U.S. Sen. Marco Rubio, who had waded into the debate all the way from Washington D.C. during the impeachment drama to shame Fifth Third Bank for its withdrawal, said Friday that the bank was “putting students and their families above destructive identity politics.”

“It shows people can raise their voice and overcome the insane ‘woke’ agenda that drives our politics and culture," he said.

“I want to thank Fifth Third Bank for once again participating in the Florida Tax Credit Scholarship program. Thanks for breaking the school-to-prison pipeline that has left far too many of our low-income black and Hispanic students with bleak futures,” tweeted Rep. Wengay “Newt” Newton, D-St. Petersburg.

READ MORE: Can this lawmaker broker the peace in Florida’s anti-LGBTQ school voucher fight?

Fifth Third Bank, which is based in Ohio, was the first of a recent batch of companies that pulled their donations from the Florida Tax Credit Scholarship program. The participating companies make the contributions in lieu of some of their taxes that would otherwise go to the state.

An Orlando Sentinel investigation found 83 of the religious private schools that accept the vouchers have policies that explicitly bar LGBTQ students from attending.

That news prompted the companies to withdraw their support, and also sparked what has become a fast-moving controversy that has exposed rifts based on politics, identity and race.

Friday’s announcement raises the question of whether Fifth Third Bank’s reversal will prompt other companies, some of which support local Pride parades, to also follow suit.

Two progressive Democrats from Orlando, both of whom are known for their advocacy of equal rights, said that the bank’s reversal doesn’t change their efforts to make sure the program has concrete protections against discrimination.

“Unfortunately under current law, the state of Florida cannot guarantee that a child or family won’t face discrimination for being LGBTQ via our school choice programs," said Rep. Anna Eskamani. “And that’s why a change of state policy is necessary, and that’s why we’re actively discussing the issue with Step Up for Students and the Department of Education."

She filed a bill to prohibit voucher schools from discriminating, which hasn’t been heard.
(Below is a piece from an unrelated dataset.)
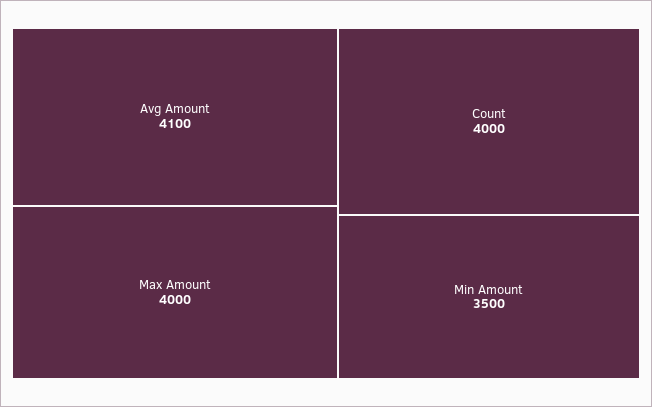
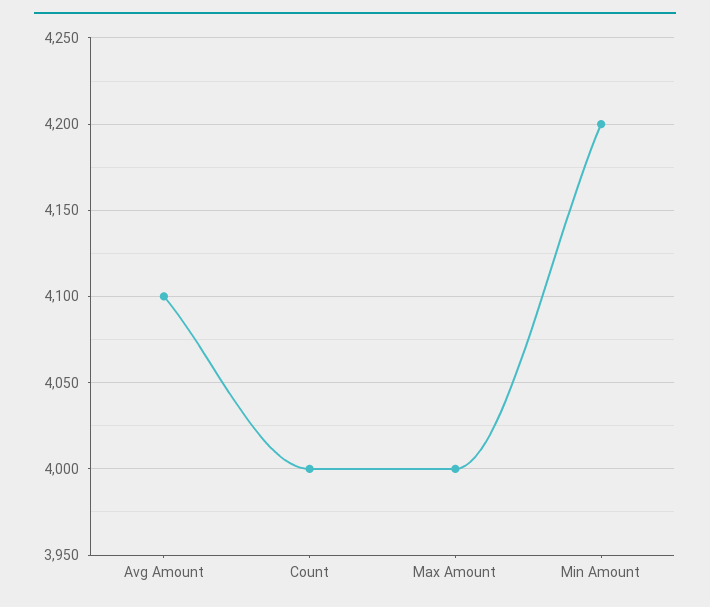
Min Amount: 3500 -> 4200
Opponents have said it’s unconstitutional because it violates private schools’ religious liberty.

Rep. Carlos Guillermo Smith said more needs to be done.

“It has become clear that companies are being given private assurances that change is happening,” he said. “We need to continue to work together to ensure those changes actually materialize so we can ensure voucher-funded private schools are open to all students.”